Source extract:
Thursday, January 30, 2014

Interesting Article: Two Mindsets

Fixed Mindset Vs Growth Mindset

"What it all comes down to is that a mindset is an interpretative process that tells us what is going on around us. In the fixed mindset, that process is scored by an internal monologue of constant judging and evaluation, using every piece of information as evidence either for or against such assessments as whether you’re a good person, whether your partner is selfish, or whether you are better than the person next to you. In a growth mindset, on the other hand, the internal monologue is not one of judgment but one of voracious appetite for learning, constantly seeking out the kind of input that you can metabolize into learning and constructive action."

Wednesday, January 29, 2014

Turn to Page 30-31

I don't know what I did to belong on this page with world-known bloggers, especially as I personally know several bloggers right here at Post who are far better writers and far wider read than I am.  But I'm thankful for the shout-out anyway.

Sunday, January 26, 2014

Radio Silence

The news from Ethiopia: The sound of crickets.  Aside from a brief text relayed through one of the team leader's spouse that they arrived at the village outside of Addis, we have heard nothing.  Perhaps the sounds of crickets is what's for dinner.

The news from Paris:  Not as quiet.  We've also received a couple photos from Katherine and a couple messages via Facebook.  She's seeing a lot, eating a lot, and being cold a lot.

Friday, January 24, 2014

Bon Voyage, chere Katherine

Three a.m. doesn't make anyone look good.

Katherine was a little anxious on departure but we didn't get a phone call from the airport so we assume she made it to Paris.  Eats lots of baguettes and cheese, kiddo!

Thursday, January 23, 2014

"12 Years a Slave"

On Sunday we had a holiday to honor Martin Luther King Jr. and his role in Civil Rights progress in the U.S. The the kids were in school, so for those interested adults we had a private viewing of "12 Years a Slave" to kick off Black History Month in February.

I wish it had been more popular, but not everything is "The Hunger Games" and draws 60+ people.  "12 Years" drew 22, and it's a film that raised many more questions.  Now I feel the need to read Solomon Northup's book to figure out everything I missed... what was his profession?  How did he set up his life in Saratoga?  What was the purpose of his (and others') kidnapping?  How did his family support themselves during his absence?  Why is his place of burial unknown?

It's on my Kindle, with extra background by Sue Eakin, ready to go.  After _Unbroken_ and _The Night Circus_.

Middle School Dance, second try

Six weeks or so ago the first dance was snowed/blizzarded/iced/snowmageddoned out.  This time, no jacket required.  I think it's something like 55F outside.

 They clean up nice.  Even that one on the end that appears to have eaten a bug.

Ethiopia Bound

Packed up and ready to be awesome.

No Nicholas because he got on the bus and left school.  Oops.

It's not really a selfie when it's filled with other people.


Little brother hugs are never... quite... right....

Stored data:
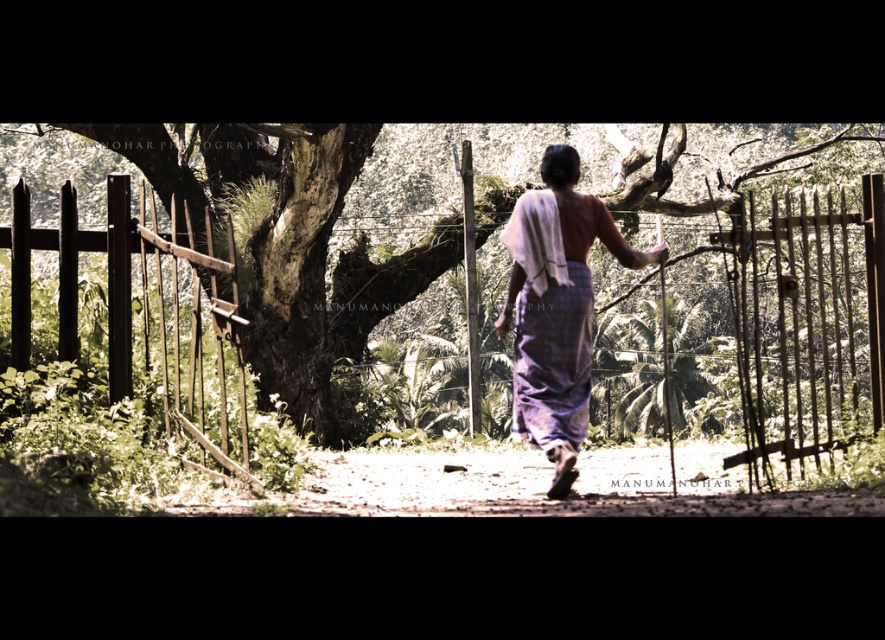
You are a hiker who needs to cross from the dirt ground at center to the dark brown wooden fence at left. Given that your average step length is 2.5 feet, how many steps will it take you to reach the fence?

The dirt ground at center is 7.59 feet from the dark brown wooden fence at left. Dividing the distance by your step length of 2.5 feet gives approximately 3.04 steps. Since you can only take whole steps, it will take you 4 steps to reach the fence.

You are standing at the position of the woman in the image and want to place a marker at both point (125, 285) and point (535, 438). Which point is closer to you?

Point (125, 285) is closer to you because it is further to the camera than point (535, 438).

Activities:
(A) According to the blog excerpt, how many people attended the viewing of "12 Years a Slave"?
(B) Copy the part of the blog excerpt that opens with the words containing "On Sunday we" and closes with "of burial unknown?".
(C) List every date that heads a post in the blog excerpt.
Use nothing beyond the blog excerpt.

Answers by item number:
(A) 22 people attended.

(B)
On Sunday we had a holiday to honor Martin Luther King Jr. and his role in Civil Rights progress in the U.S. The the kids were in school, so for those interested adults we had a private viewing of "12 Years a Slave" to kick off Black History Month in February.

I wish it had been more popular, but not everything is "The Hunger Games" and draws 60+ people.  "12 Years" drew 22, and it's a film that raised many more questions.  Now I feel the need to read Solomon Northup's book to figure out everything I missed... what was his profession?  How did he set up his life in Saratoga?  What was the purpose of his (and others') kidnapping?  How did his family support themselves during his absence?  Why is his place of burial unknown?

(C)
Thursday, January 30, 2014
Wednesday, January 29, 2014
Sunday, January 26, 2014
Friday, January 24, 2014
Thursday, January 23, 2014